Will the recent positive trend continue leading up to its next earnings release, or is Range Resources due for a pullback? Before we dive into how investors and analysts have reacted as of late, let's take a quick look at the most recent earnings report in order to get a better handle on the important catalysts.
Range Resources Q3 Earnings and Revenues Beat Estimates
Range Resources Corporation recently reported third-quarter 2018 earnings (adjusted for one-time items) of 26 cents per share, beating the Zacks Consensus Estimate of 18 cents. The bottom line surged 420% from the year-ago quarter’s figure of 5 cents.
Earnings in third-quarter 2018 were boosted by increase in oil and gas equivalent production as well as price realizations, partially offset by higher expenses.

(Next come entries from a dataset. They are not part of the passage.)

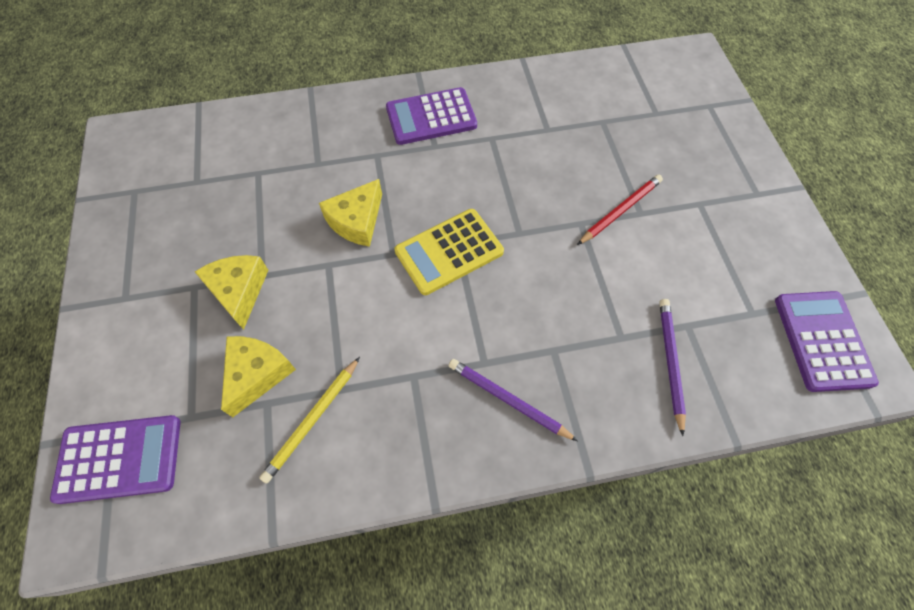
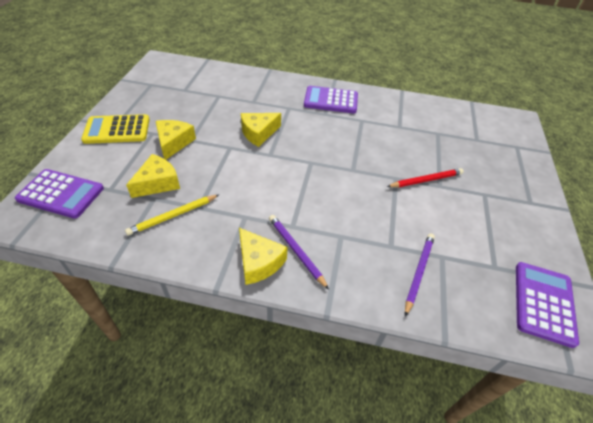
camera: 20 degrees right, 15 degrees down
(449, 252) = (303, 164): yellow calculator -> yellow calculator (117, 130)
(469, 440) = (259, 262): none -> yellow cheese

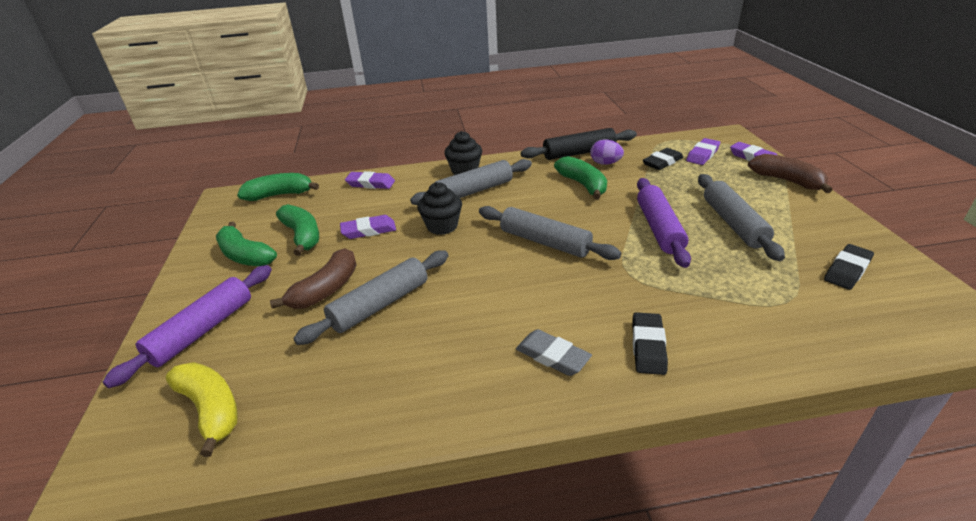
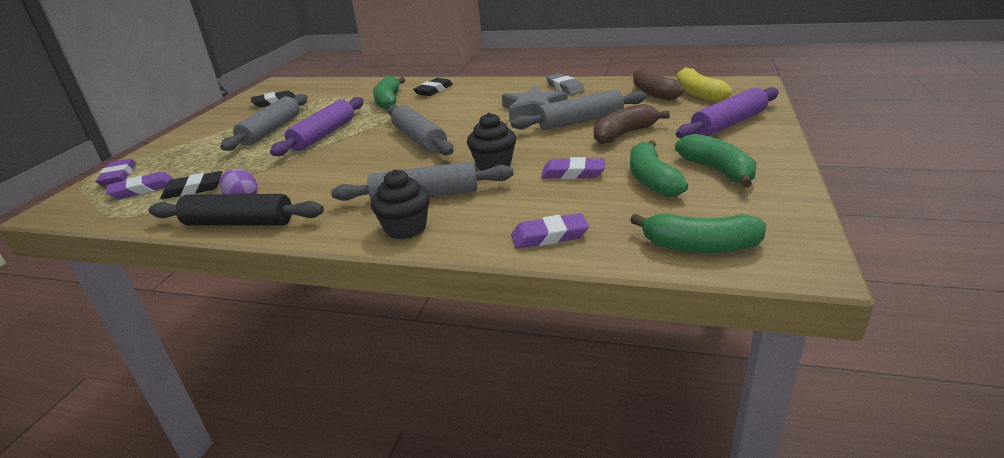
camera: 155 degrees left, 5 degrees down
(370, 183) = (549, 236): purple eraser -> purple eraser turned 45 degrees counterclockwise
(451, 320) = (533, 109): none -> grey star
(552, 356) = (487, 92): grey eraser -> grey eraser (565, 87)
(583, 185) = (310, 180): green banana -> green banana (388, 101)
(787, 181) = (159, 151): brown banana -> brown banana (653, 93)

Total revenues of $811.2 million beat the Zacks Consensus Estimate of $721 million. Moreover, the top line surged 683% year over year from $482 million in the prior-year quarter.
During the third quarter, the company’s production touched record level of around 2,266.7 million cubic feet equivalent per day (MMcfe/d). Natural gas contributed 67.5% to the total production, while natural gas liquids (NGLs) and oil accounted for the remaining 32.5%.
Total production improved 14% from the year-ago quarter’s tally and surpassed the Zacks Consensus Estimate of 2,220 MMcfe/d, primarily owing to improvement in the Appalachia division.
On a year-over-year basis, oil production declined 19%, while NGL production rose 15%. Natural gas production jumped 16% year over year.
The company’s total price realization (including the effects of hedges and derivative settlements) averaged $1.90 per thousand cubic feet equivalent (Mcfe), up 5% from the prior-year quarter’s figure. Of this, NGL prices surged 40% to $11.92 per barrel and crude oil prices rose 8% to $52.33 per barrel, both on a year-over-year basis. However, natural gas prices were down 2% year over year to $1.56 per Mcf.
Direct operating costs in the third quarter was $30.4 million, down 16.4% from the year-ago quarter’s tally. Total expenses were $738.5 million, up 8% year over year.
At the end of the quarter, the company had a total debt of approximately $4,160.9 million, with a debt-to-capitalization ratio of 41.7%. The company’s expenditure totaled $191 million in the third quarter for drilling and completion of 24 net wells.
For the fourth quarter of 2018, the company projects production between 2,255-2,265 Mmcfe per day. Given this, the annual output is likely to rise 11%.
The upstream energy player reiterated 2018 capital budget of $941 million. The budget will be funded by the company’s cash flow.
How Have Estimates Been Moving Since Then?
In the past month, investors have witnessed a downward trend in fresh estimates. The consensus estimate has shifted 12.18% due to these changes.
At this time, Range Resources has a great Growth Score of A, though it is lagging a lot on the Momentum Score front with a C. However, the stock was allocated a grade of A on the value side, putting it in the top 20% for this investment strategy.
Overall, the stock has an aggregate VGM Score of A. If you aren't focused on one strategy, this score is the one you should be interested in.
Estimates have been trending downward for the stock, and the magnitude of these revisions looks promising. Notably, Range Resources has a Zacks Rank #3 (Hold). We expect an in-line return from the stock in the next few months.